Sunday, December 7, 2008


WHHHELLL Boys and Girls and Gheys it seems like KC has a big fan base even among my readers of generation snob. That only means one thing: That the Patola Vine and I have to shat-the-fuck-up because we ain't evah gonna win with our snobby opinions. (But we will still find a way to get our opinions through, good, bad or ugleh!)

"KC fought for what she wanted..." A photo? I have a hard time understanding this but then that's me and that's why I am merely a journalist and not the 'Angelina Jolie of Asia"--huh?--uh?--I don't think even a HK movie actress can claim THAT! Not even Karen Mok.
(Oh MY GAS! That's another kwento---I was staring at her at the gym and all I thought was "This is the MOST BADUY person I;ve ever seen in my life!!" but she was probably thinking, "...crazed fan..." SO I asked who she was since there are usually only 2 people at the gym, the staff told me, "Ah--Karen Mok..did you recognize her?" I said, "No but I wanted to know who she was because I never saw such an atrocious outfit out of the circus in my LIFE!" I swear over my new Lanvins that these people need a charity to raise money for their fashion handicaps)

● Material provided:
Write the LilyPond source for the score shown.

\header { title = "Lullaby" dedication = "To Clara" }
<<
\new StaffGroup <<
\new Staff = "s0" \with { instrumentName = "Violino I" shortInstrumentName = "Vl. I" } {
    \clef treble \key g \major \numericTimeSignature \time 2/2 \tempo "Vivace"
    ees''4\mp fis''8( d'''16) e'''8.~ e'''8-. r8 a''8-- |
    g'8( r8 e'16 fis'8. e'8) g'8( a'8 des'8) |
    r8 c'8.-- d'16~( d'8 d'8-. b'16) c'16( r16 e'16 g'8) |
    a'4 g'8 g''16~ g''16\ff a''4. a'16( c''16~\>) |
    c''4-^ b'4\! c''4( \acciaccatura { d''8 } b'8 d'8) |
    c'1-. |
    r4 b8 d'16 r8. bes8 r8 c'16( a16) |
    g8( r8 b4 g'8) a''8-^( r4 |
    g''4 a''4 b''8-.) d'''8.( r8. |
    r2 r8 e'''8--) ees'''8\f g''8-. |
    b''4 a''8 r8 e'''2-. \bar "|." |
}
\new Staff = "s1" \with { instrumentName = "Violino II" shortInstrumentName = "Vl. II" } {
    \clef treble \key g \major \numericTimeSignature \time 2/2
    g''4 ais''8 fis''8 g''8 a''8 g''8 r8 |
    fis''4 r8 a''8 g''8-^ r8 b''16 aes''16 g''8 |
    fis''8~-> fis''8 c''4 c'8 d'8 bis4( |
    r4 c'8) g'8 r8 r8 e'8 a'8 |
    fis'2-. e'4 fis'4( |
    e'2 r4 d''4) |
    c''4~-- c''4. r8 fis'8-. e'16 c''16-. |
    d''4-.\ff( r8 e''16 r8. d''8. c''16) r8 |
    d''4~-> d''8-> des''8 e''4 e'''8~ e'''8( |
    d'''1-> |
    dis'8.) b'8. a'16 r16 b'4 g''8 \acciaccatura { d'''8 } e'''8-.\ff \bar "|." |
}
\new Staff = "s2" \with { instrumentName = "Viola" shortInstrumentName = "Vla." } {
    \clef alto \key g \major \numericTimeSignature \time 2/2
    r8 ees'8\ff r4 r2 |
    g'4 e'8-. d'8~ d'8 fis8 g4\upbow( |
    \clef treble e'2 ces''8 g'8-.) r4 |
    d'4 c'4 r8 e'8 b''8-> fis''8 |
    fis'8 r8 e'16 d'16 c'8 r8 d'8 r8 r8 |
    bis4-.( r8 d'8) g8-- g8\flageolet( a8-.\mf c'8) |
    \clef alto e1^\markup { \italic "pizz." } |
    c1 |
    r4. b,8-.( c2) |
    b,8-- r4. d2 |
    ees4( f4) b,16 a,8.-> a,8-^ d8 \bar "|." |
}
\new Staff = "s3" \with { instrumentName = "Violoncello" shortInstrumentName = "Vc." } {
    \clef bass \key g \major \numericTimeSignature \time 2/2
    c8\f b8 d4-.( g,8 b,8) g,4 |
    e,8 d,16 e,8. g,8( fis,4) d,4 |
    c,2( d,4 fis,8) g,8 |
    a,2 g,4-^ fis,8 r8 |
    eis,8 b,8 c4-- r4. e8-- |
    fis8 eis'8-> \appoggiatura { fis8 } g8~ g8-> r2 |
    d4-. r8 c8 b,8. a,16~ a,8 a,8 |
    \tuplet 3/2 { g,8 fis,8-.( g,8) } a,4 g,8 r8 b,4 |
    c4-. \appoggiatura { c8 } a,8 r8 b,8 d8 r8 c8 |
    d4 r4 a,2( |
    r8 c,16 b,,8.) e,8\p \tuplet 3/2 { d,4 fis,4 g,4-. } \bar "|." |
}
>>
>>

● Brief A:
Rewrite the blog post starting at "WHHHELLL Boys and" and ending at "even Karen Mok.", changing "journalist" to "writer".
● Brief B:
Name every group of people greeted in the opening salutation of the blog post.
● Brief C:
Continue the blog post about KC and Karen Mok from the point where it stops.
Nothing in the listing is needed here.

● Written reply A:
WHHHELLL Boys and Girls and Gheys it seems like KC has a big fan base even among my readers of generation snob. That only means one thing: That the Patola Vine and I have to shat-the-fuck-up because we ain't evah gonna win with our snobby opinions. (But we will still find a way to get our opinions through, good, bad or ugleh!)

"KC fought for what she wanted..." A photo? I have a hard time understanding this but then that's me and that's why I am merely a writer and not the 'Angelina Jolie of Asia"--huh?--uh?--I don't think even a HK movie actress can claim THAT! Not even Karen Mok.

● Written reply B:
Boys, Girls, Gheys

● Written reply C:
I live with a snob and if my husband even got whiff (on the edge of his patrician nose) that I have such a bakya blog, he would say this, "How common!" What KC did would have been common. What I did was also common. In other words, being star-struck is common. As the mayordomo in Agatha Christie once said, "Crying is common. Going to the police is common."
He once lectured me for talking to Boris Becker (or course I didn't know who HE was--and HE talked to me FIRST!--"Don't you know that guy is embroiled in a sperm scandal??") and for staring at James Hewitt (again, I didn't know who HE was. I just thought he was cute. I find red hair very attractive--"Your mouth is open.") I also know where Dustin Hoffman and Lord Snowdon live but I know not to stare---at their garage doors--when I take the short cut to the Fulham Road and High Street Ken.

For him, common is fitted bedsheets (never mind if they are the best Italian or French), tissue case coverings, any form of lace for dining (worse of all for tissues and loo paper), monograms (unless they are required)---do we have to be reminded through our towels who lives here or that I own my shirt?.....

Now you know why my house looks like a dump.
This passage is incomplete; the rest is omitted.